● RECORDS PROVIDED:
________________________

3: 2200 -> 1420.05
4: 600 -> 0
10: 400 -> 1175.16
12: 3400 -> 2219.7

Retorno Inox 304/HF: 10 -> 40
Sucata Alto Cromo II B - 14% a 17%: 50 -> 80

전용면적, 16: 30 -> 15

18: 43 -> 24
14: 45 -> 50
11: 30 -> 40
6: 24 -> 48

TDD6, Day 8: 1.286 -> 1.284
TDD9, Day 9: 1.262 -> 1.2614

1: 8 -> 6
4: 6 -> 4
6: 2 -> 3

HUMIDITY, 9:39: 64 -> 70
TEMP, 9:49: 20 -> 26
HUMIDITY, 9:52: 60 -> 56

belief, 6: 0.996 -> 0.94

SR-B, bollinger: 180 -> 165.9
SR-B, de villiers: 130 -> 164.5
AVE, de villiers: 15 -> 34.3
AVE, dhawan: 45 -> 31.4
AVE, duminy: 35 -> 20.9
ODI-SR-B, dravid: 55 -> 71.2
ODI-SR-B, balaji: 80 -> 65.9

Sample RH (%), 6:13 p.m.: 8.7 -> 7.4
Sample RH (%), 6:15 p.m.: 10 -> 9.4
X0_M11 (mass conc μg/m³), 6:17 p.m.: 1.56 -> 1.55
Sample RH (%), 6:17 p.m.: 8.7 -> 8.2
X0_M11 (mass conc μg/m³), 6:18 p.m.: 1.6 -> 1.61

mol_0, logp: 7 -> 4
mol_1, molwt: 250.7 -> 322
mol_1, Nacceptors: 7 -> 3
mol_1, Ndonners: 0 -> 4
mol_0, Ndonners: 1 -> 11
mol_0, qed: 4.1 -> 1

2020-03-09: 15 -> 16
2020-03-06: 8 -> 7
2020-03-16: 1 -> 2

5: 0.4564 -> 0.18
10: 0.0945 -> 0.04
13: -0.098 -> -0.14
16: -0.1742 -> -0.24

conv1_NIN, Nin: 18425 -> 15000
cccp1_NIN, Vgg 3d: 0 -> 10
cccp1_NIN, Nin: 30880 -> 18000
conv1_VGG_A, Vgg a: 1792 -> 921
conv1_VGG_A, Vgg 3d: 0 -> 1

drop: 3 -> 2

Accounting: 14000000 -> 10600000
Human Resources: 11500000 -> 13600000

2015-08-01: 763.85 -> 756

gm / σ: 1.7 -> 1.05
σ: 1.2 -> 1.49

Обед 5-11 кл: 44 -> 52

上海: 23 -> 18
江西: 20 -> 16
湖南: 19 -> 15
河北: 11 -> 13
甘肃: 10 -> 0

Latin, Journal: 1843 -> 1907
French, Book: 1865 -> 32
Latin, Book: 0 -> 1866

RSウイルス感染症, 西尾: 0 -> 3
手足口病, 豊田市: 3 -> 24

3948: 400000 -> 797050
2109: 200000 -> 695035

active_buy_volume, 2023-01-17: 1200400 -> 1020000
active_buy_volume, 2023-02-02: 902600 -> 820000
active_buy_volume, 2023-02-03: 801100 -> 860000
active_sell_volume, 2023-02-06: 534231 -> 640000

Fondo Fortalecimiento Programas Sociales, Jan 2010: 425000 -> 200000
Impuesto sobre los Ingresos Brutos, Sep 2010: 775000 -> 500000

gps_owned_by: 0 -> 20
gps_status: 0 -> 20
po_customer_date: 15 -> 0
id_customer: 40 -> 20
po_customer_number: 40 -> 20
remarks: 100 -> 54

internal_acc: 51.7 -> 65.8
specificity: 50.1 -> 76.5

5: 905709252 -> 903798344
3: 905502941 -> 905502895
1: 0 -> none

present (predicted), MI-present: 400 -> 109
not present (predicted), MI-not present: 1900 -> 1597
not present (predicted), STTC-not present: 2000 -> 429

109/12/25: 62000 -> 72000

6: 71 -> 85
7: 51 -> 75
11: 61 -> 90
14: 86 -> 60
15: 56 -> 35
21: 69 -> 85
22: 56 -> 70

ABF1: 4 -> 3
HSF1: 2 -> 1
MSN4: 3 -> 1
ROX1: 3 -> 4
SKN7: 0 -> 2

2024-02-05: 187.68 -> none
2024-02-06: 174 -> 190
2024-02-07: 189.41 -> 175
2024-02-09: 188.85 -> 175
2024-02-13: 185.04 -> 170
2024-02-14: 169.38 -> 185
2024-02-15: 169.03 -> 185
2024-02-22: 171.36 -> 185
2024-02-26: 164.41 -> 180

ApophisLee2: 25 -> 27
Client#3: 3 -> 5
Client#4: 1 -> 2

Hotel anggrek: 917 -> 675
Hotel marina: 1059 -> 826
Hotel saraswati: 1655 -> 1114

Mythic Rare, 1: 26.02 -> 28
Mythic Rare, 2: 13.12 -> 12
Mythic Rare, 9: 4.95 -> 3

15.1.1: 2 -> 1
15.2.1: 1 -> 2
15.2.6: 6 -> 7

________________________

● YOUR ASSIGNMENT: Everything from the first line of the records above to the line containing "conv1_VGG_A, Vgg a: 1792 -> 921", inclusive, should be repeated exactly; leave out the rest.

● ANSWER SPACE:
3: 2200 -> 1420.05
4: 600 -> 0
10: 400 -> 1175.16
12: 3400 -> 2219.7

Retorno Inox 304/HF: 10 -> 40
Sucata Alto Cromo II B - 14% a 17%: 50 -> 80

전용면적, 16: 30 -> 15

18: 43 -> 24
14: 45 -> 50
11: 30 -> 40
6: 24 -> 48

TDD6, Day 8: 1.286 -> 1.284
TDD9, Day 9: 1.262 -> 1.2614

1: 8 -> 6
4: 6 -> 4
6: 2 -> 3

HUMIDITY, 9:39: 64 -> 70
TEMP, 9:49: 20 -> 26
HUMIDITY, 9:52: 60 -> 56

belief, 6: 0.996 -> 0.94

SR-B, bollinger: 180 -> 165.9
SR-B, de villiers: 130 -> 164.5
AVE, de villiers: 15 -> 34.3
AVE, dhawan: 45 -> 31.4
AVE, duminy: 35 -> 20.9
ODI-SR-B, dravid: 55 -> 71.2
ODI-SR-B, balaji: 80 -> 65.9

Sample RH (%), 6:13 p.m.: 8.7 -> 7.4
Sample RH (%), 6:15 p.m.: 10 -> 9.4
X0_M11 (mass conc μg/m³), 6:17 p.m.: 1.56 -> 1.55
Sample RH (%), 6:17 p.m.: 8.7 -> 8.2
X0_M11 (mass conc μg/m³), 6:18 p.m.: 1.6 -> 1.61

mol_0, logp: 7 -> 4
mol_1, molwt: 250.7 -> 322
mol_1, Nacceptors: 7 -> 3
mol_1, Ndonners: 0 -> 4
mol_0, Ndonners: 1 -> 11
mol_0, qed: 4.1 -> 1

2020-03-09: 15 -> 16
2020-03-06: 8 -> 7
2020-03-16: 1 -> 2

5: 0.4564 -> 0.18
10: 0.0945 -> 0.04
13: -0.098 -> -0.14
16: -0.1742 -> -0.24

conv1_NIN, Nin: 18425 -> 15000
cccp1_NIN, Vgg 3d: 0 -> 10
cccp1_NIN, Nin: 30880 -> 18000
conv1_VGG_A, Vgg a: 1792 -> 921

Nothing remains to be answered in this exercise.